The Gordon Brown vision of British government is top-down, centralising and technocratic. It is very precisely in the Fabian tradition that that state knows best how to run people’s lives.
Cameron in his speech yesterday showed real signs that he has begun to evolve a distinctive and philosophically coherent vision of the role of the state, entirely consistent with the Conservative tradition. He sees clearly how the state is often a deadening influence: bureaucratic, incomprehensible and hostile to individual aspiration and achievement. I think that this came through especially strongly in Cameron’s very passionate and moving analysis of the NHS, and how freedom should be given back to doctors and nurses. There were almost equally powerful passages on granting independence to schools, freeing the police from bureaucratic demands, and giving real power to local government. These were not arguments for 'rolling it back' but for pushing responsibility outwards to those on the spot where it matters.

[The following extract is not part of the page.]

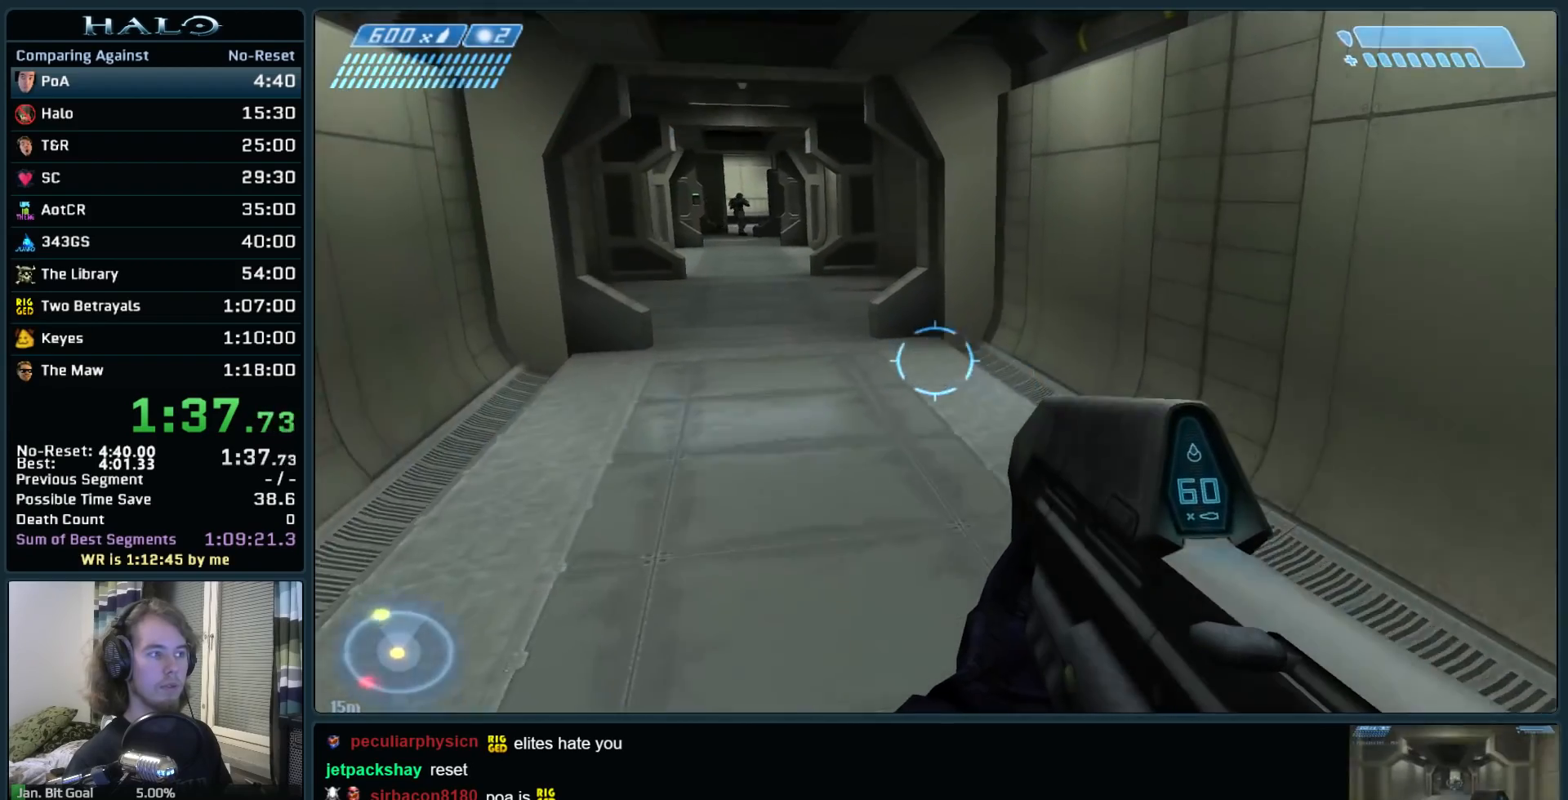
{"keys": ["w"], "mouse": [], "events": []}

To return to Anthony’s question – Cameron's Tory political philosophy offers the solution to the systemic failures of New Labour in government (think NHS reform), which has been caused by a disastrous obsession with government from the centre. This doctrine is, of course, true to the Fabian tradition, and it is no wonder that Sunder Katwala of the Fabian society found David Cameron’s speech so unsatisfactory. But the Tories do have an alternative philosophical tradition. It stretches all the way back to Burke. It would be mad and wrong to abandon it for Scandanavian practices. This is the thesis that Cameron was striving towards yesterday.
It should also be noted that the structures of Labour and Tory conference reflected this philosophical divergence. Labour’s conference was about Gordon Brown alone, with discussion squashed and even cabinet ministers constrained to seven minutes each. The Tory conference, by contrast, gave scope to a number of other powerful voices: William Hague, David Davis, George Osborne, Michael Gove and (in a wonderful speech) Iain Duncan Smith all made powerful, original and diverse contributions of a kind that were unthinkable at Labour. There is a Tory team of capable, independent minded players capable of the "Cabinet government" Brown has called for, whereas Brown's people are often placemen and women and are all under harness.
This difference was also true on the fringe, so often the pointer to a party's future. As Georgina Henry of CommentisFree at the Guardian remarked to me, the Tory fringe was very open and stimulating. To say Labour's was was muted would be generous. I turned up to one Tribune event, entitled I think ‘The Labour left: alive and well’ only to find it cancelled.